Quels apports et leçons tirez-vous de ces conduites de projets ?

RC : Sur ces deux projets où nous attendons de l’IA qu’elle nous fasse gagner du temps et absorbe des tâches à faibles valeurs ajoutés, nous avons donné une grande importance à l’interaction avec nos outils existants, en intégrant cette exigence dans les cahiers des charges, dans le benchmark, dans les négociations et aussi dans les formations dispensées aux utilisateurs. Lorsque l’IA est en jeu l’étape du cahier des charges revêt une importance capitale pour poser le besoin et en cerner la complexité. Cela impose de s’appuyer sur les autres fonctions, notamment le business Ops, les équipes commerciales et sécurité afin de définir ce que serait un outil pertinent pour eux et leurs besoins à six mois. Et c’est à cette condition seulement que les gains de temps et de ressources humaines attendus se concrétisent.

Quels paramètres vous semblent essentiels dans la conduite des projets IA ?
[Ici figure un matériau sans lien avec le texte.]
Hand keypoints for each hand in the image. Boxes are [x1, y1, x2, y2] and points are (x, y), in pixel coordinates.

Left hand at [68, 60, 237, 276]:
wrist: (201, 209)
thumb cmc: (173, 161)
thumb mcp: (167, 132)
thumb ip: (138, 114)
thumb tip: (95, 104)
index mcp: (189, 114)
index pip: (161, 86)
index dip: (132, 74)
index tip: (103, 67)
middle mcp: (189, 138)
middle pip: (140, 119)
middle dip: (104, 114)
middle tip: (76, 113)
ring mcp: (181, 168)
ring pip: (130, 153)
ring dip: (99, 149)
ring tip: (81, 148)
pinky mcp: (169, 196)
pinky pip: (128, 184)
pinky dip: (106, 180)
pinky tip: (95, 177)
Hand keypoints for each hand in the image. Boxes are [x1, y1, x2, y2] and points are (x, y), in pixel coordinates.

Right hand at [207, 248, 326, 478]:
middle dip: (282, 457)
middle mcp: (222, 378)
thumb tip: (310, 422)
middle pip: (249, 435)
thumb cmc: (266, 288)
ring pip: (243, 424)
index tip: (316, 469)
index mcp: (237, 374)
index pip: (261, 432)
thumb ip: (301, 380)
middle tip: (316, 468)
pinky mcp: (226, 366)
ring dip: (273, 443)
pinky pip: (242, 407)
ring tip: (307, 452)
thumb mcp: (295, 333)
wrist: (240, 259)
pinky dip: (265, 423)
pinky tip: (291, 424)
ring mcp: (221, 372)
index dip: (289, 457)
RC : D’abord s’assurer de la précision et de la fiabilité de l’IA utilisée afin d’éviter les biais et hallucinations. Cela passe par un examen des seuils d’acceptabilité, l’inclusion de mesures correctives et une dimension formative. Avec pour objectif une IA évolutive en elle-même et  au regard des besoins. Le deuxième paramètre est la compréhension de l’IA utilisée. Quelles sont ses sources ? Son fonctionnement ? Les conditions de prises de décisions ? Ceci afin de les justifier légalement et d’anticiper les risques d’erreurs, de litiges. Troisième paramètre : anticiper la stratégie de sortie de l’outil, un essentiel au regard du foisonnement des outils et du potentiel de cette technologie : quelle est la portabilité de la donnée traitée et processée ? Comment se définit la capacité de récupération, de transfert des données ? Quelle est la sécurisation de la donnée à la fin du contrat ?

Quels risques avez-vous identifiés et comment les avez-vous surmontés ?
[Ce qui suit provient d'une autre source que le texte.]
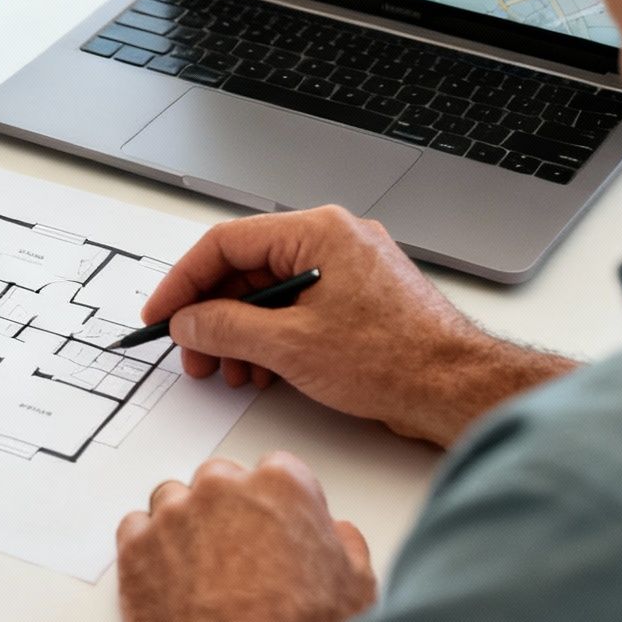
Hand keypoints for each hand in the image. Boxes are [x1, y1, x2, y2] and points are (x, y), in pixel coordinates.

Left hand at [117, 453, 374, 621]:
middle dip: (229, 507)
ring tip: (202, 568)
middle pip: (221, 479)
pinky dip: (148, 546)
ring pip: (173, 498)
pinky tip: (167, 574)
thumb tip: (340, 537)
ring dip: (185, 523)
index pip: (279, 470)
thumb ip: (346, 547)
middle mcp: (222, 490)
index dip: (280, 502)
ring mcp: (173, 515)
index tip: (281, 524)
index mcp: (281, 488)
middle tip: (241, 552)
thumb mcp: (356, 591)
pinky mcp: (135, 546)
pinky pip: (135, 528)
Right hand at [143, 206, 571, 446]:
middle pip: (246, 269)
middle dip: (212, 316)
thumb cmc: (397, 359)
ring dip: (239, 333)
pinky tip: (262, 371)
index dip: (184, 282)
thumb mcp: (290, 345)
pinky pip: (296, 309)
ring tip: (229, 372)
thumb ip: (225, 327)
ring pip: (269, 294)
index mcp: (318, 232)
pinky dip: (271, 338)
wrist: (459, 389)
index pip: (226, 244)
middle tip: (192, 353)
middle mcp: (334, 241)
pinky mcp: (358, 301)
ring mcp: (348, 271)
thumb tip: (188, 321)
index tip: (162, 314)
RC : Le premier risque, souvent attribué à l’IA, à savoir la prévenance des biais et hallucinations est en fait très humain car il est lié à l’excès de confiance en la technologie. L’IA nécessite une intervention et un contrôle humains d’autant qu’elle supplée parfois une ressource humaine. Ce risque-là est très prégnant au sein de la jeune génération qui voit souvent l’IA comme une baguette magique. Les managers doivent amener leurs collaborateurs à avoir une vision et un usage critique de l’IA. L’autre risque est légal et éthique : la commercialisation d’un outil IA ne veut pas dire qu’il est et demeurera sans faille juridique et il convient de s’assurer de manière régulière et progressive de sa conformité légale et plus largement vérifier l’état de l’art en la matière de ses fournisseurs si possible tous les six mois, sans oublier de s’assurer de leur capacité à, voire de leur volonté de, s’adapter.

Que peut attendre une direction juridique de l’IA d'ici à cinq ans ?
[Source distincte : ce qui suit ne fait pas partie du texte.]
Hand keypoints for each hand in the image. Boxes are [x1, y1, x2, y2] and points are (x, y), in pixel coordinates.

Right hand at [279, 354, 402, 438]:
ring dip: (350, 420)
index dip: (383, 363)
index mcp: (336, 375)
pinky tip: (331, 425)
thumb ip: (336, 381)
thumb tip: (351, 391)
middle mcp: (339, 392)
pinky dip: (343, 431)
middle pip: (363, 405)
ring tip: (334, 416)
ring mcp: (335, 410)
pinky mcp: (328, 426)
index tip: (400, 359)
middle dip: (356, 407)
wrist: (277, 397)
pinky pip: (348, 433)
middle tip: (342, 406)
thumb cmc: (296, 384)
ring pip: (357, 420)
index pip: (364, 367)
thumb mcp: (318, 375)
RC : Dans les trois ans à venir, l’IA va apporter beaucoup dans l’automatisation des tâches routinières telles que la classification, les statistiques… D'ici à cinq ans, l'IA va bouleverser la prédiction des litiges juridiques et l’analyse du risque financier lié à un contentieux et ainsi permettre une gestion proactive des risques.

Un conseil à partager ?

RC : Il faut investir dans l’IA. Tant dans les outils que dans les formations, pas seulement celles à visée technique mais aussi celles qui participent à constituer un état d’esprit porteur, à dispenser du recul, à diffuser les process…c’est ainsi que l’on peut dépasser les craintes quant à la nocivité de l’IA, ses risques. Car l’IA est là et il faut se projeter pour pouvoir vivre avec cette technologie.